Schule in der Ukraine : L’enseignement sous terre

Contexte de l’enseignement en temps de guerre

Dans la ville de Saporichschja, la menace permanente de frappes russes oblige les enfants à suivre des cours sept mètres sous terre. La distance à la ligne de front, située à seulement 30 kilomètres, rend chaque jour un peu plus critique la situation. Pourtant, la vie scolaire continue dans un lieu peu conventionnel : un ancien bunker transformé en lycée.

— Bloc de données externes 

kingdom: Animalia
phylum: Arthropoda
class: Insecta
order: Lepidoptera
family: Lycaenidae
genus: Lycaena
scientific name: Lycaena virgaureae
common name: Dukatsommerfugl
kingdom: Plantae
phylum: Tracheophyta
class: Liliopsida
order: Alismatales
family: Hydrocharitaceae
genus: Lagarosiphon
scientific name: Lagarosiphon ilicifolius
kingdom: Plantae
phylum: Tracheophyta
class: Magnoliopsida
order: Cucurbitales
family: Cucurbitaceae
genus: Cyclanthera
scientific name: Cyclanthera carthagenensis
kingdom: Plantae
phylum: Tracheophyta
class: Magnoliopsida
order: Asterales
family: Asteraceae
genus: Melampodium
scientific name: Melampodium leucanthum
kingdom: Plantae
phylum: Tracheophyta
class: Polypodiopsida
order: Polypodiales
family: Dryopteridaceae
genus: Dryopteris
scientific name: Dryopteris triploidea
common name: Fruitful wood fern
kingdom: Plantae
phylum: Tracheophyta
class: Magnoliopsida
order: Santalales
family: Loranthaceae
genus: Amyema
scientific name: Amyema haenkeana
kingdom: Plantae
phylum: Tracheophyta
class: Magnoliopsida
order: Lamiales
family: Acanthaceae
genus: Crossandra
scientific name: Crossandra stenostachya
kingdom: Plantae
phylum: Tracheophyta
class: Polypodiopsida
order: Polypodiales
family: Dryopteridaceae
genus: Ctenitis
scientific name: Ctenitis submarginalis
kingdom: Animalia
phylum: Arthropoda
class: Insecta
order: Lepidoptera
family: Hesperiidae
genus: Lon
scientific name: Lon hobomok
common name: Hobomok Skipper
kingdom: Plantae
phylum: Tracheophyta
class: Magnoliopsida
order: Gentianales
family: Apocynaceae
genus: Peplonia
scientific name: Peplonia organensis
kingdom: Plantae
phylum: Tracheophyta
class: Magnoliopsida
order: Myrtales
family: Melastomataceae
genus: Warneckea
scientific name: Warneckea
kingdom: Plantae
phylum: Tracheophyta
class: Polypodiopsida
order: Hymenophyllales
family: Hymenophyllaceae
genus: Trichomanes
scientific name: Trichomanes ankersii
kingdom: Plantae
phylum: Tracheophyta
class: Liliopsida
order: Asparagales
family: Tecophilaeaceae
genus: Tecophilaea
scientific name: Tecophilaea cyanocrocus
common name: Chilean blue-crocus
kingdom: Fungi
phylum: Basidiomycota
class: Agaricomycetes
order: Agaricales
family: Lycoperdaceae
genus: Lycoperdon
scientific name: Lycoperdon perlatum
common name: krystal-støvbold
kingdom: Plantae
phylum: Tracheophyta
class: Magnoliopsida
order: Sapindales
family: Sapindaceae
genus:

Une salle de classe moderne sous terre

Chaque matin, Julia Bondarenko, enseignante d’allemand au Lycée n° 46, descend une lourde porte en fer pour rejoindre sa classe. À l’intérieur, les élèves découvrent des salles équipées de tableaux numériques, de mobilier coloré, et d’espaces de détente. “Nous avons installé tout le nécessaire pour un enseignement moderne”, explique-t-elle. Le cadre vise à offrir une atmosphère d’apprentissage stimulante, mêlant sérieux et moments ludiques.

Un lieu d’éducation sécurisé

La transformation de ce bunker en établissement scolaire a été décidée par le conseil militaire régional, offrant ainsi un espace de sécurité pour les jeunes face aux bombes et aux drones ennemis. Le lycée peut accueillir jusqu’à 500 personnes, et les cours se déroulent par sessions : le matin pour les plus jeunes et l’après-midi pour les plus âgés.

Le bien-être des élèves au cœur des préoccupations

Pour Ellina, une élève de dixième année, l’environnement souterrain а ses avantages. “Les salles sont plus modernes qu’en haut, ici je me sens plus en sécurité.” Ses camarades, comme Kira, partagent ce sentiment : “Nous sommes heureux. Ici, nous pouvons nous concentrer sur nos rêves sans craindre les missiles.”

Ce lieu devient alors un havre où l’on peut, un instant, oublier le bruit de la guerre qui gronde à l’extérieur.

Des craintes pour l’avenir

Cependant, la réalité est souvent présente, avec un constant rappel des dangers d’une invasion en cours. Les adolescents s’inquiètent de leur avenir. “Je veux étudier le design graphique, mais je ne suis pas sûre de vouloir rester ici”, confie Ellina. La profonde fragilité de la situation est palpable ; des jeunes se demandent comment leur pays pourra un jour retrouver la paix et la stabilité.

L’espoir au milieu de l’incertitude

Malgré tout, Julia Bondarenko continue d’encourager ses élèves à envisager de grandes aspirations, y compris la possibilité d’étudier à l’étranger, en Allemagne, un pays qu’elle apprécie. “Il faut garder espoir, même dans les moments les plus sombres. Nous devons vivre le moment présent et faire des projets”, déclare-t-elle.

Conclusion : Un désir de paix

Sous terre, le besoin de lumière et de ciel reste fort. Julia aspire à ce que la guerre prenne fin. “Il me manque les fenêtres et le ciel”, avoue-t-elle. Mais au milieu de ce quotidien atypique, il existe un désir puissant d’avenir, d’éducation, et de paix, qui ne saurait être étouffé, même par la guerre.